*** Opening Text segment ***
A Conversation About E. Stanton Stofer Duck Calls

By Lynn Woodworth

Originally Published in the 2002 KC Hunting and Fishing Collectibles Program

E. Stanton Stofer was a physician by profession, a sportsman, and quite likely, a great marketer of duck calls. Information on his personal life is very sketchy; we do know he was a doctor in WWI and continued in this profession. According to the Jackson County Public Library his business was located at 322 Shukert Building, Kansas City, Missouri, the same address shown on an advertisement for one of his calls. This building is still in existence, though the address is now 1115-1119 Grand Avenue. I learned from one of Stofer’s former employees that calls were made at a farm located in Lone Jack, Missouri, a small town east of Kansas City. The equipment consisted of Atlas turning lathes which were stored in chicken coops when they weren’t being used.

The Early Years
I have long wondered about the progression of Stofer’s designs and why the names stamped on them were often different. In my opinion, the earliest call is the one on the left – the double ring call with a lanyard groove and squared-end stem followed next by the small call with a squared stem. (See photos next page.) On the balance of calls the stem style remained the same and the tone channels were hand done. The reeds were made of brass and were clipped where the reed meets the wedge cut.
To this point I believe Stofer’s early calls were stamped only E.S. Stofer, K.C. Mo. or E.S. Stofer, Lone Jack, Mo., though some had no stamp. Looking at call number six in the photo (next page) you can see an abrupt change. This call is stamped E. Stofer, KCMO and in a circular white oval, Stofer Bean Lake Duck Call. Comparing this call and the call in the Novelty Sales ad (Harlan, Page 165, top left) the call style and shape are similar. I think Stofer found a great sales ploy – using the same call and either stamping them E. S. Stofer, KC, Mo or after receiving an order from Novelty Sales, he applied the circular white stamp.
*** Closing Text segment ***
*** Opening Material supplied ***
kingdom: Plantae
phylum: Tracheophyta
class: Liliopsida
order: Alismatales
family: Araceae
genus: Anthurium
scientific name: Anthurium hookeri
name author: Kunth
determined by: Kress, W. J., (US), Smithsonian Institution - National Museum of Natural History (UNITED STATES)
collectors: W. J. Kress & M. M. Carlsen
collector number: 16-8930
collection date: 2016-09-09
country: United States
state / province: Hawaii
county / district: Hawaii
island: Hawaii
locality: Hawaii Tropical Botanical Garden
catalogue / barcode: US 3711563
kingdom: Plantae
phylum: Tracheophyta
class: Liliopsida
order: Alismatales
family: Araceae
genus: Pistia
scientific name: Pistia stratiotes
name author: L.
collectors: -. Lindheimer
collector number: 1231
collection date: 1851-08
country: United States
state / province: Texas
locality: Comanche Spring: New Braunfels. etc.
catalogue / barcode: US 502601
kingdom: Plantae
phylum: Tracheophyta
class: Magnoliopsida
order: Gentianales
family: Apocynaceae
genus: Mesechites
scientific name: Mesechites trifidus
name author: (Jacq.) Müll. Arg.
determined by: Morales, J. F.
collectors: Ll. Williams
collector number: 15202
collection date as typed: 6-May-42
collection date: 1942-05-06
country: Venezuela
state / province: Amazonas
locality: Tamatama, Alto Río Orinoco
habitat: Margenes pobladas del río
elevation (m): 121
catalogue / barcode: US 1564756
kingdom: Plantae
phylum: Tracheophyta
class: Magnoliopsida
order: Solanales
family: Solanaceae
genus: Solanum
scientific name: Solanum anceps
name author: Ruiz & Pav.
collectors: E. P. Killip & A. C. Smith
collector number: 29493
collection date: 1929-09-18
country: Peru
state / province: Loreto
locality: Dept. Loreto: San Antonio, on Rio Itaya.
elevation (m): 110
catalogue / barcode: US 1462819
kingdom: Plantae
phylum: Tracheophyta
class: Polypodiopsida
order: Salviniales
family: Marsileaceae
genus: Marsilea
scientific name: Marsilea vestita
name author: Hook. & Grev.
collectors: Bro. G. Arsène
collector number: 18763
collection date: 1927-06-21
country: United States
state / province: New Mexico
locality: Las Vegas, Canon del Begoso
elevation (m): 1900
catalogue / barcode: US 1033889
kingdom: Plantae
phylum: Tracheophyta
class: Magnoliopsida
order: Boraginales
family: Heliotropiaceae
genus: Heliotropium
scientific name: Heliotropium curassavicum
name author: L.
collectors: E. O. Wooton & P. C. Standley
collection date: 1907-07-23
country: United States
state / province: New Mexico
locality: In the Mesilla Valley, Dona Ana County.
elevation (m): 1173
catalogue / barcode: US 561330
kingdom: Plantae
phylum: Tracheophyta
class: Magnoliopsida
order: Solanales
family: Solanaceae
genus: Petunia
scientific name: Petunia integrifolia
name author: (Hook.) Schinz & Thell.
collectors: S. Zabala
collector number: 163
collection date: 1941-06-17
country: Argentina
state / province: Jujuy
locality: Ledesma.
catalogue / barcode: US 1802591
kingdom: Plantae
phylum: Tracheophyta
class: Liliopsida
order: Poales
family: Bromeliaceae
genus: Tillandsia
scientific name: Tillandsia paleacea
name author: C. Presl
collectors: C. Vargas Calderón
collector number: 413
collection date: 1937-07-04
*** Closing Material supplied ***
List of tasks:
1 - In the article on E. Stanton Stofer duck calls, what explanation does the author give for the same call carrying different stamped names? Answer in one to three sentences.
2 - Answer these questions from the article on E. Stanton Stofer duck calls:
(a) In what town were the calls made?
(b) What were the reeds made of?
(c) What is the present address of the building where Stofer's business was located?
3 - Continue the article on E. Stanton Stofer duck calls from the point where it stops.

Solved tasks:
1 - The author thinks Stofer used a sales ploy: he sold the same call stamped either E. S. Stofer, KC, Mo or, after getting an order from Novelty Sales, with the circular white stamp reading Stofer Bean Lake Duck Call.

2 -
(a) Lone Jack, Missouri, on a farm east of Kansas City.
(b) Brass.
(c) 1115-1119 Grand Avenue.

3 -
The Later Years

The Aladdin Manufacturing Company of Kansas City turned barrels and stems and tuned calls for Stofer; there could have been other companies, but they are not known. The changes are now readily seen – the majority of calls walnut barrels and maple stems, routered tone channels and larger stem bore holes. Is it possible that an increase in sales through the use of advertising by the Sales Company made it necessary to turn to other production sources to keep up with orders? His calls now had an ever-changing stamp on the barrels – STOFER; E. STOFER; E. STOFER, KC, MO (checkered); SPECIAL STOFER DUCK CALL; REELFOOT LAKE DUCK CALL; BEAN LAKE E. STOFER DUCK CALL. Was this a strategy which allowed him to offer a new call, but not change the basic design or specifications?

The name “Bean Lake” seemed to me to be the vehicle by which Stofer gauged the success of his sales. The first use, the duel stamp in conjunction with the Novelty Sales Company ad, was the start. Next, using the name “Bean Lake Duck Call” on his advertising sent out with the calls. (See Harlan, page 164) and finally on the call we seem to find in the largest quantity, the Bean Lake E Stofer Duck Call.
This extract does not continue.